▸ **Prompt**:
Reproduce the stretch of the event data generator code from "firstday = datetime(2025, 9, 1)" through "minute=random_minutes, second=0, microsecond=0)", swapping "firstday" for "first_day" throughout.

[Passage provided]

##### Event Data Generator 🏟️

Generate synthetic event data for the Veneto region.

- Random cities, venues, and event types
- Realistic dates and descriptions
- Output: `veneto_events.json`

In [1]:
import json
import random
from datetime import datetime, timedelta

# Load locations from external JSON file
with open("../dataset/villages_places.json", "r", encoding="utf-8") as f:
    locations = json.load(f)

event_types = [
    "Music", "Sport", "Food & Drink", "Arts & Crafts", "Theatre", "Tour", "Workshop",
    "Festival", "Conference", "Exhibition"
]

base_url = "https://example.com/veneto-events/"

def random_date():
    today = datetime.now()
    firstday = datetime(2025, 9, 1)
    end_date_limit = datetime(2025, 10, 31)
    days_difference = (end_date_limit - firstday).days
    if days_difference < 0:
        return None, None
    random_days = random.randint(0, days_difference)
    start_date = firstday + timedelta(days=random_days)
    random_hours = random.randint(0, 23)
    random_minutes = random.randint(0, 59)
    start_date = start_date.replace(hour=random_hours, minute=random_minutes, second=0, microsecond=0)
    duration_hours = random.randint(1, 10)
    end_date = start_date + timedelta(hours=duration_hours)
    if end_date > end_date_limit:
        end_date = end_date_limit
    return start_date.isoformat(timespec='seconds') + 'Z', end_date.isoformat(timespec='seconds') + 'Z'

def generate_random_description(event_type, city, venue):
    description_templates = [
        f"Prepare for an unforgettable {event_type.lower()} experience in the stunning city of {city}, held at the magnificent {venue}. This event promises to be a highlight of the season!",
        f"Dive into the world of {event_type.lower()} at this exciting gathering in {city}. Located at the renowned {venue}, it's an event you won't want to miss.",
        f"Explore the vibrant {event_type.lower()} scene in {city} with this special event at {venue}. Get ready for a day filled with discovery and enjoyment.",
        f"A unique {event_type.lower()} opportunity awaits you in {city}. Join us at the charming {venue} for an event designed to inspire and entertain.",
        f"Immerse yourself in the rich culture of {city} with this engaging {event_type.lower()} event at the iconic {venue}. It's the perfect way to spend your time.",
        f"Seeking adventure in {city}? Look no further than this captivating {event_type.lower()} event at {venue}. Fun and excitement are guaranteed!",
        f"Connect with fellow enthusiasts at this lively {event_type.lower()} event in {city}, taking place at the welcoming {venue}. Share your passion and make new friends.",
        f"Unwind and enjoy a delightful {event_type.lower()} experience in {city} at the picturesque {venue}. Relax and take in the atmosphere.",
        f"Expand your horizons with this insightful {event_type.lower()} event in {city}, hosted at the distinguished {venue}. Learn something new and be inspired.",
        f"Step into a world of wonder at this extraordinary {event_type.lower()} event in {city}, held at the historic {venue}. Prepare to be amazed!"

[/Passage provided]
[Dataset excerpts]

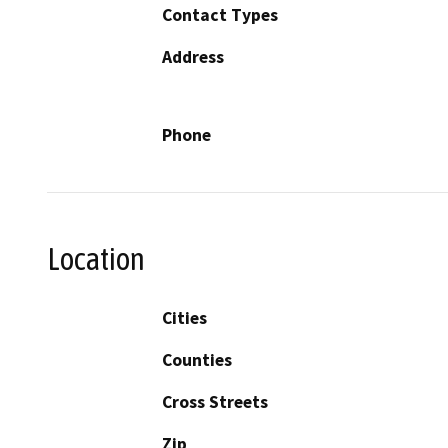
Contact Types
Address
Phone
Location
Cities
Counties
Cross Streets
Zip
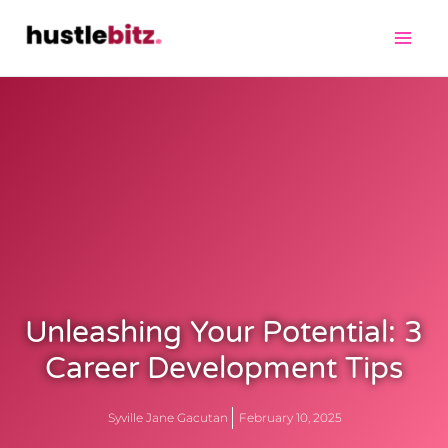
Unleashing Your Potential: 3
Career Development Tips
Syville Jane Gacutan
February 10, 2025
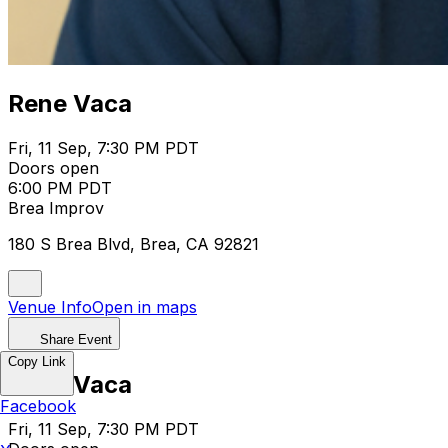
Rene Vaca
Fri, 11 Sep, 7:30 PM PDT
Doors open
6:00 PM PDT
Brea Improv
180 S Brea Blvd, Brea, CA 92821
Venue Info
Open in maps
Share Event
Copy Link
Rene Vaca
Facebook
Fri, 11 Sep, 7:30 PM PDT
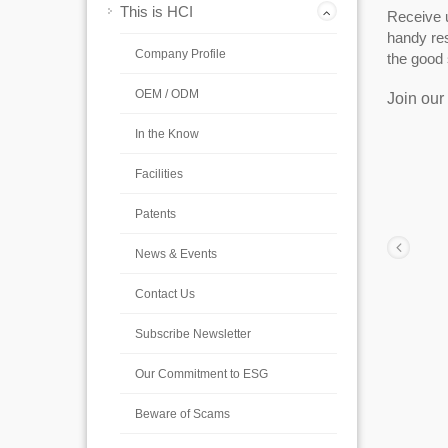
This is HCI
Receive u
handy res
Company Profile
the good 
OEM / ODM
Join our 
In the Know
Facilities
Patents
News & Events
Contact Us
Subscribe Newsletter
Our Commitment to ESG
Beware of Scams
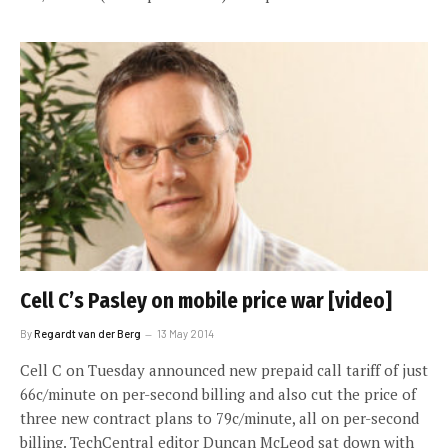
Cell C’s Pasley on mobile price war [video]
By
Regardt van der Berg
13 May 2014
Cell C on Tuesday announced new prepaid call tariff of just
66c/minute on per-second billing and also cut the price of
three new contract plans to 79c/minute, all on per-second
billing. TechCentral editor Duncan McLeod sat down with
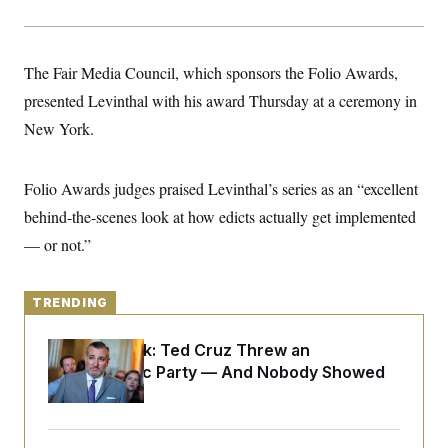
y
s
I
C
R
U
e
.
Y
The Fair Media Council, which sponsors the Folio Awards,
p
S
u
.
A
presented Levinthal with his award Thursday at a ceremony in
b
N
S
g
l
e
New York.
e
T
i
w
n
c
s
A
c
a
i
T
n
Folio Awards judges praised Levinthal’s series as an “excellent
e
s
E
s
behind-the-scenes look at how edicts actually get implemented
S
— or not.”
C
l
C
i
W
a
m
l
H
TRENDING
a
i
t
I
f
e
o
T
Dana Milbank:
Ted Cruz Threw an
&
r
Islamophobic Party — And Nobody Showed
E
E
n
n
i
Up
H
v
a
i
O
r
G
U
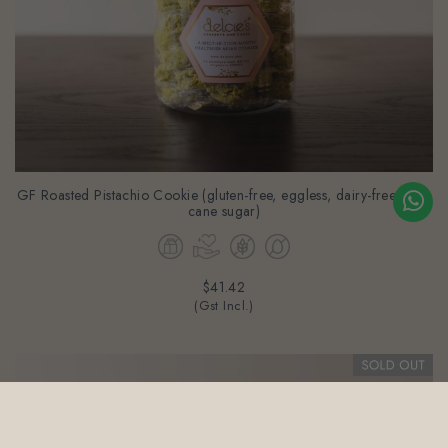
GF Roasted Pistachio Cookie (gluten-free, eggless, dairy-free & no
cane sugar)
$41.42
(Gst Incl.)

[/Dataset excerpts]

▸ **Result**:
first_day = datetime(2025, 9, 1)
    end_date_limit = datetime(2025, 10, 31)
    days_difference = (end_date_limit - first_day).days
    if days_difference < 0:
        return None, None
    random_days = random.randint(0, days_difference)
    start_date = first_day + timedelta(days=random_days)
    random_hours = random.randint(0, 23)
    random_minutes = random.randint(0, 59)
    start_date = start_date.replace(hour=random_hours, minute=random_minutes, second=0, microsecond=0)